Notice the change. First he rebuked his partner in crime: “Do you not even fear God, since you are under the same sentence of condemnation? And we indeed are suffering justly, for we are receiving what we deserve for our deeds; but this man has done nothing wrong” (vv. 40–41). In saying that much, he confessed his own guilt, and he also acknowledged the justice of the penalty he had been given. He affirmed the innocence of Christ as well.

Next he turned to Jesus and confessed Him as Lord: “Jesus, remember me when You come in Your kingdom” (v. 42).

That confession and plea to Jesus as Lord and King was immediately followed by some of Jesus’ seven last sayings: “And He said to him, ‘Truly I say to you, today you shall be with Me in Paradise’” (v. 43).

No sinner was ever given more explicit assurance of salvation. This most unlikely of saints was received immediately and unconditionally into the Savior’s kingdom. The incident is one of the greatest biblical illustrations of the truth of justification by faith. This man had done nothing to merit salvation. Indeed, he was in no position to do anything meritorious. Already gasping in the throes of his own death agonies, he had no hope of ever earning Christ’s favor. But realizing that he was in an utterly hopeless situation, the thief sought only a modest token of mercy from Christ: “Remember me.”

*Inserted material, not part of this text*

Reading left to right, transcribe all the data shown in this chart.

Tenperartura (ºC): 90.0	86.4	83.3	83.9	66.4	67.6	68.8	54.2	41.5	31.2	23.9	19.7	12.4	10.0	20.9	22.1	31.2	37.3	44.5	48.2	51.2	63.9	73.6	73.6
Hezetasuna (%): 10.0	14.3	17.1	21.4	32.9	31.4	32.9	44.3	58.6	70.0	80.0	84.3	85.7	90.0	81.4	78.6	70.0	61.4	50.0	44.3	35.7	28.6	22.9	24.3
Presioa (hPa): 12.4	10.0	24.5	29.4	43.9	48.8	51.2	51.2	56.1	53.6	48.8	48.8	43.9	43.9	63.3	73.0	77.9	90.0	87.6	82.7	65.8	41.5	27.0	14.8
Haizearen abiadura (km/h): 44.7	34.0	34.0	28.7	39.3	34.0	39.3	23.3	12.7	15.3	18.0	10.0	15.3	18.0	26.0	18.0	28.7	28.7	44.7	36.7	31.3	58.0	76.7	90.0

His request was a final, desperate, end-of-his-rope plea for a small mercy he knew he did not deserve. It echoes the cry of the publican, who “was even unwilling to lift up his eyes to heaven, but was beating his breast, saying, ‘God, be merciful to me, the sinner!’” (Luke 18:13).

For either man to be granted eternal life and received into the kingdom, it had to be on the merits of another. And yet in both cases, Jesus gave full and immediate assurance of complete forgiveness and eternal life. Those are classic proofs that justification and forgiveness is by faith alone.

Jesus’ words to the dying thief conveyed to him an unqualified promise of full forgiveness, covering every evil deed he had ever done. He wasn’t expected to atone for his own sins, do penance, or perform any ritual. He wasn’t consigned to purgatory—though if there really were such a place, and if the doctrines that invariably accompany belief in purgatory were true, this man would have been assured a long stay there. But instead, his forgiveness was full, and free, and immediate: “Today you shall be with Me in Paradise.”

That was all Christ said to him.

But it was all the thief needed to hear.

He was still suffering unspeakable physical torment, but the misery in his soul was now gone. For the first time in his life, he was free from the burden of his sin. The Savior, at his side, was bearing that sin for him. And the thief was now clothed in Christ’s perfect righteousness. Soon they would be in Paradise together.

The thief had Christ’s own word on it.

And, you can, as well. Trust Christ to forgive you today.

No regrets for that trust.

Just ask the thief who received his answer to his humble, genuine prayer.